By: Elaine Landau
Publisher: Lerner Publications
Publication Date: August 2010
Reviewed by: Deb Fowler
Review Date: September 17, 2010
Yippity yap! Yippity yap! Have you ever seen a little barking “fluff ball” who looks like a little lion or a miniature fox? If so, you’ve probably met the acquaintance of a Pomeranian, or Pom for short. Poms are very small dogs and only “weigh from 3 to 7 pounds (1 to 3 kilograms).” These dogs come in a variety of colors, but the orange poms tend to be the favorite of most people. All that fluff you see is actually a double coat. The inner coat is short while the outer coat is long and fluffy. The American Kennel Club (AKC) puts this little charmer in the toy group. The Pom is very sociable, quite peppy, loyal, and intelligent. They do like to cuddle, but they are also into exploring their environment. Naturally, many people who own them “say these dogs have both brains and beauty.” Perhaps this is the type of dog you’ve been looking for.
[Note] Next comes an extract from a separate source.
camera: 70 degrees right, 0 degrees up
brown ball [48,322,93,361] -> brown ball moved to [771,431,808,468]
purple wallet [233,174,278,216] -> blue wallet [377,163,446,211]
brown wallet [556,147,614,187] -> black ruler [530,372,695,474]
Historically, the breed was not a lap dog, but rather a hardworking dog. Believe it or not, they actually “pulled sleds and herded reindeer” in the Arctic region. They are much smaller now and the ones who do work tend to be therapy dogs. Eventually people bred smaller Poms which quickly became popular pets. Even Queen Victoria had some. Poms undoubtedly have some fine qualities and are adorable, but the author stresses that you need to make sure that you and your family will mesh well. For example, if you are athletic and want a dog to run with, the Pom might not be a good choice. If you think silence is golden, a Pom might disagree with you. In this book you’ll learn about its grooming needs, the fact that it is an inside dog, you’ll find out that it can be fiercely protective, the fact that it does not do well in a warm climate, you’ll learn about the need for proper veterinarian care, its dietary requirements, and you’ll find a list of things you’ll need before you bring a Pom home.
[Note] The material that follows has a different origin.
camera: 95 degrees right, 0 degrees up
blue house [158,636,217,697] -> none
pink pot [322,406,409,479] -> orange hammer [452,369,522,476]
This is a fabulously fun look at the charming little fluff ball, the Pomeranian. This book is a wonderful overview of the Pomeranian, but it also stresses that anyone who owns one needs to be a responsible pet owner. The photographs of an assortment of Poms are utterly adorable. There are even a few vintage photographs, including one of Queen Victoria with one of her Poms and another of a prize winning “perfect Pom” sitting proudly inside a trophy as he peers at the camera. If you are planning on adding a Pom to your family, you may wish to consider purchasing a breed specific book. In the back of the book is an index, a glossary, and some additional recommended book and website resources to explore.
Quill says: If you are considering adding a Pom to your family, this is an excellent book to help your child become acquainted with not only the dog, but also the responsibility that comes with ownership!